Su X, Joshi S K, Kardos S, Gebhart G F
Department of Pharmacology, College of Medicine, The University of Iowa, Bowen Science Building, Iowa City, IA 52242, USA.
J Neurophysiol. 2002 Mar;87(3):1271-9. doi: 10.1152/jn.00624.2001.
The goal of the present study was to determine whether the kappa-opioid receptor agonist (ORA) U50,488 attenuates behavioral and primary afferent nerve responses to noxious colorectal distension (CRD) by sodium channel blockade. We tested the analgesic kappa-ORA (+/-)-trans U50,488, its enantiomers (-)-trans (1S,2S)-U50,488 and non kappa-ORA (+)-trans (1R,2R)-U50,488, and/or its diastereomer (-)-cis (1S,2R)-U50,488 for their ability to attenuate visceromotor and pelvic nerve afferent fiber responses to noxious CRD in vivo and voltage-activated sodium current in colon sensory neurons in vitro. In unanesthetized rats, subcutaneous administration of U50,488, (1S,2S)-U50,488, and (1R,2R)-U50,488 attenuated the behavioral visceromotor response to noxious CRD; the rank order of potency was: (1S,2S)-U50,488 > U50,488 angle quotation mark, right (1R,2R)-U50,488. U50,488 and its stereoisomers also inhibited responses of decentralized pelvic nerve afferent fibers to noxious CRD in a dose-dependent manner. Cumulative doses of 16 mg/kg of (1S,2S)-U50,488, (1S,2R)-U50,488, and (1R,2R)-U50,488 reduced responses to a mean 29, 30, and 47% of control, respectively. The mean inhibitory doses of these drugs were not different (range: 6.6-10.8 mg/kg). Sodium channel blockers mexiletine and carbamazepine mimicked the effect of U50,488. In contrast, the kappa-ORAs dynorphin (1-13) and ICI 204,488 were ineffective in attenuating pelvic nerve activity. Perfusion of (1S,2S)-U50,488, (1S,2R)-U50,488, or (1R,2R)-U50,488 on colon sensory neurons in vitro decreased voltage-activated sodium currents. This inhibition by U50,488 and its stereoisomers was not opioid receptor-mediated because it could not be reversed by the opioid receptor antagonist naloxone and was also not a G protein-mediated effect. The results reported here suggest that the visceral antinociceptive effects of U50,488 and its stereoisomers are contributed to by their peripheral sodium channel blocking actions.

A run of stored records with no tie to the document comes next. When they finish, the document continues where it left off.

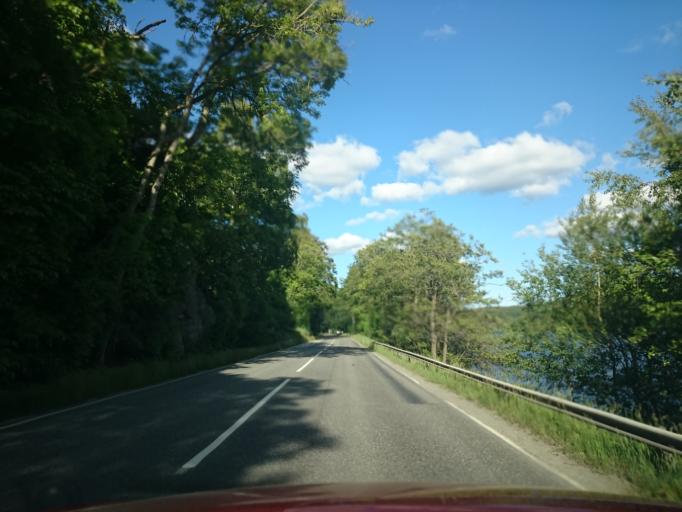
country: SE
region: Vaestra Goetaland
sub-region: Harryda Kommun
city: Molnlycke
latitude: 57.6752
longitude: 12.1536
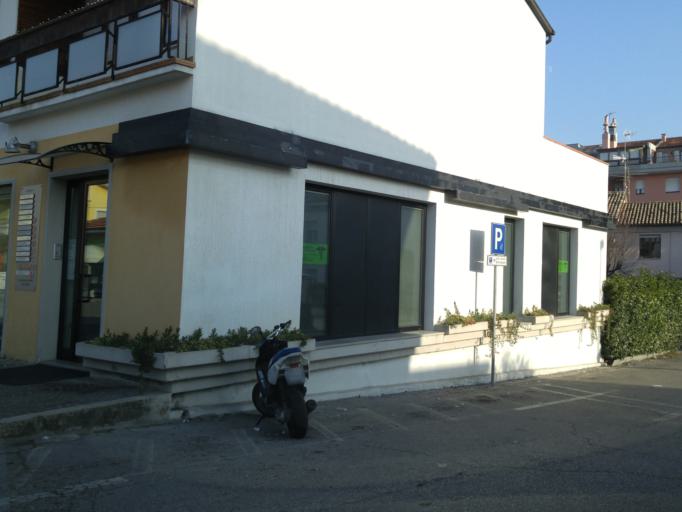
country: IT
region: The Marches
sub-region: Provincia di Pesaro e Urbino
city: Lucrezia
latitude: 43.7752
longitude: 12.9371
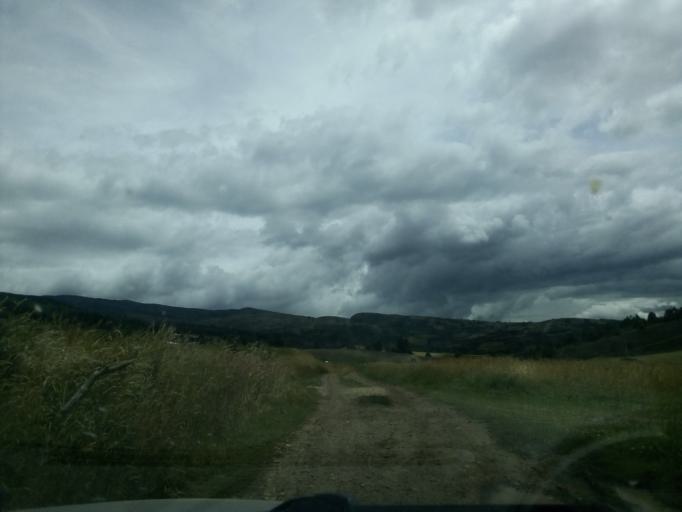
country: CO
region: Boyaca
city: Toca
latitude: 5.6025
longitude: -73.1133
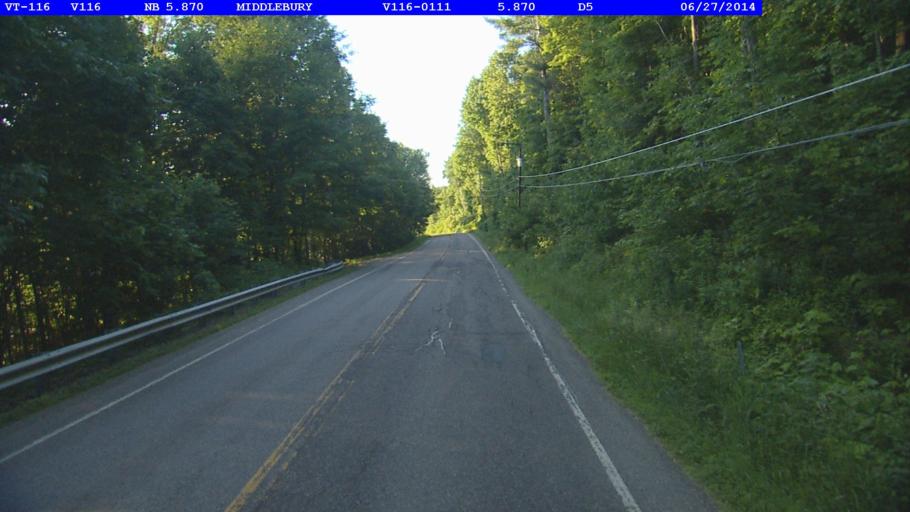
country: US
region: Vermont
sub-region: Addison County
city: Middlebury (village)
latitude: 44.0446
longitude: -73.0904
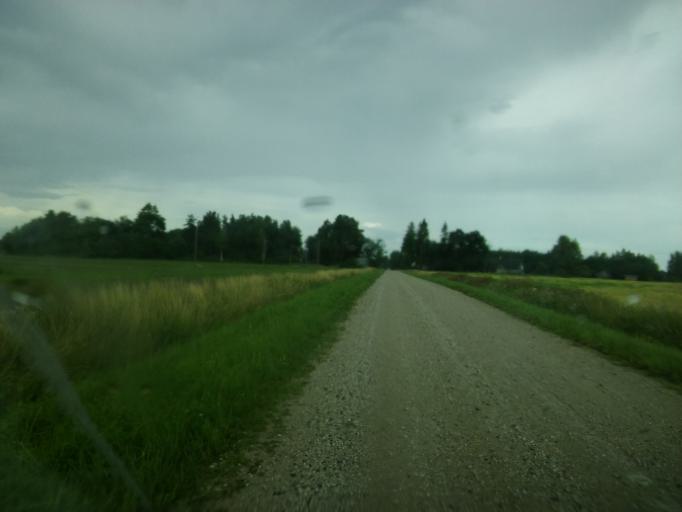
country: EE
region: Paernumaa
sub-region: Halinga vald
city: Parnu-Jaagupi
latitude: 58.7839
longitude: 24.5763
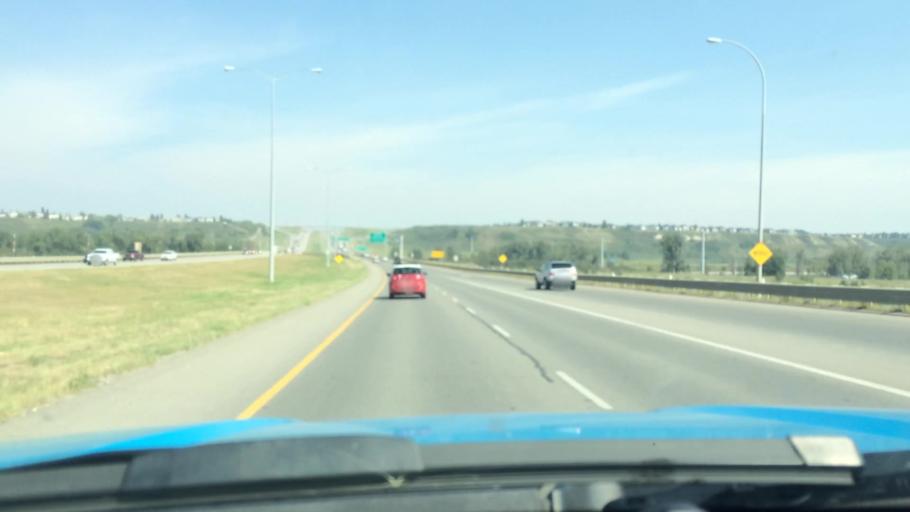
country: CA
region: Alberta
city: Okotoks
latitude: 50.8929
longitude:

本研究的目的是确定κ-阿片受体激动剂(ORA)U50,488是否通过钠通道阻滞来减弱对有害性结直肠扩张(CRD)的行为和初级传入神经反应。我们测试了镇痛性κ-ORA(±)-反式U50,488、其对映体(-)-反式(1S,2S)-U50,488和非κ-ORA(+)-反式(1R,2R)-U50,488,以及/或者其非对映体(-)-顺式(1S,2R)-U50,488在体内减弱对有害性CRD的内脏运动和盆腔神经传入纤维反应以及在体外减弱结肠感觉神经元中电压激活钠电流的能力。在未麻醉的大鼠中,皮下给予U50,488、(1S,2S)-U50,488和(1R,2R)-U50,488减弱了对有害性CRD的行为内脏运动反应;效价顺序为:(1S,2S)-U50,488>U50,488>(1R,2R)-U50,488。U50,488及其立体异构体也以剂量依赖性方式抑制了去传入盆腔神经传入纤维对有害性CRD的反应。累积剂量为16mg/kg的(1S,2S)-U50,488、(1S,2R)-U50,488和(1R,2R)-U50,488分别将反应降低至对照的平均29%、30%和47%。这些药物的平均抑制剂量无差异(范围:6.6 - 10.8mg/kg)。钠通道阻滞剂美西律和卡马西平模拟了U50,488的作用。相反,κ-ORA强啡肽(1 - 13)和ICI 204,488在减弱盆腔神经活动方面无效。在体外对结肠感觉神经元灌注(1S,2S)-U50,488、(1S,2R)-U50,488或(1R,2R)-U50,488可降低电压激活钠电流。U50,488及其立体异构体的这种抑制作用不是由阿片受体介导的,因为它不能被阿片受体拮抗剂纳洛酮逆转,也不是G蛋白介导的效应。此处报道的结果表明,U50,488及其立体异构体的内脏抗伤害感受作用是由其外周钠通道阻滞作用所致。